Segment Open

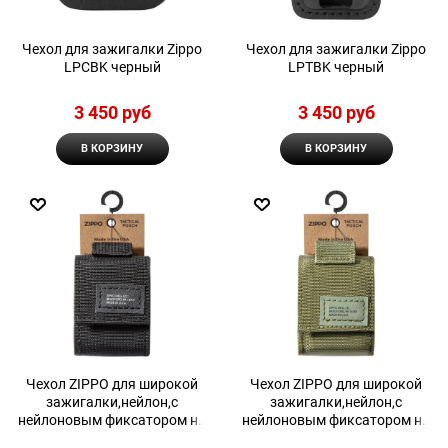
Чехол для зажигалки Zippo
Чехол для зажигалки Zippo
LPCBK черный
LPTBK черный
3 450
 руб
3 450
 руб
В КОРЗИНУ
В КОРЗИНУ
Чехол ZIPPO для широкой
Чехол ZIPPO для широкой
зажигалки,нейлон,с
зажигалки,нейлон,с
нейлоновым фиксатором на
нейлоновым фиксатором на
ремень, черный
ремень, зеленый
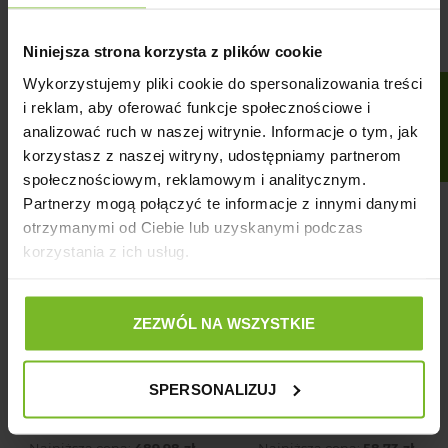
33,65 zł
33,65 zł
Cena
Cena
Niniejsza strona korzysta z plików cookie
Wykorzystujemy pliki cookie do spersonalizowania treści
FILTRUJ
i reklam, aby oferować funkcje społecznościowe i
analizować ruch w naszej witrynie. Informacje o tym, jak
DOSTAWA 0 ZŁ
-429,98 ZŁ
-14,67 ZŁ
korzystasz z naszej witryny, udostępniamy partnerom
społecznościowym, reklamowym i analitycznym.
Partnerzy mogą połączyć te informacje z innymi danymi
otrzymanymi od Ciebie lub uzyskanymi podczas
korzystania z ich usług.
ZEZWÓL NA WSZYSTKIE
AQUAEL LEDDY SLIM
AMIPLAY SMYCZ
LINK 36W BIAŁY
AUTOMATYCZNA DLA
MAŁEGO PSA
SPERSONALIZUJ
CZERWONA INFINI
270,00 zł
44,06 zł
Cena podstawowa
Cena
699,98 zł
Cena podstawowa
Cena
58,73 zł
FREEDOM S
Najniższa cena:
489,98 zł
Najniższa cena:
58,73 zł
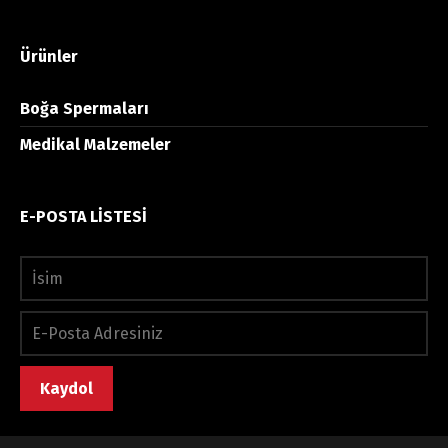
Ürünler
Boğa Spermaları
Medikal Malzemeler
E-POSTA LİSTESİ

Segment Closed

§ **Written task**
Return every line of the listing above, character for character and in the same order, and leave the pictures out of your answer.

§ **Response for this exercise**
Чехол для зажигалки Zippo
Чехол для зажигалки Zippo
LPCBK черный
LPTBK черный
3 450
 руб
3 450
 руб
В КОРЗИНУ
В КОРЗИНУ
Чехол ZIPPO для широкой
Чехол ZIPPO для широкой
зажигалки,нейлон,с
зажигалки,нейлон,с
нейлоновым фиксатором на
нейлоновым фиксатором на
ремень, черный
ремень, зеленый
33,65 zł
33,65 zł
Cena
Cena
Niniejsza strona korzysta z plików cookie
Wykorzystujemy pliki cookie do spersonalizowania treści
FILTRUJ
i reklam, aby oferować funkcje społecznościowe i
analizować ruch w naszej witrynie. Informacje o tym, jak
DOSTAWA 0 ZŁ
-429,98 ZŁ
-14,67 ZŁ
korzystasz z naszej witryny, udostępniamy partnerom
społecznościowym, reklamowym i analitycznym.
Partnerzy mogą połączyć te informacje z innymi danymi
otrzymanymi od Ciebie lub uzyskanymi podczas
korzystania z ich usług.
ZEZWÓL NA WSZYSTKIE
AQUAEL LEDDY SLIM
AMIPLAY SMYCZ
LINK 36W BIAŁY
AUTOMATYCZNA DLA
MAŁEGO PSA
SPERSONALIZUJ
CZERWONA INFINI
270,00 zł
44,06 zł
Cena podstawowa
Cena
699,98 zł
Cena podstawowa
Cena
58,73 zł
FREEDOM S
Najniższa cena:
489,98 zł
Najniższa cena:
58,73 zł
Ürünler
Boğa Spermaları
Medikal Malzemeler
E-POSTA LİSTESİ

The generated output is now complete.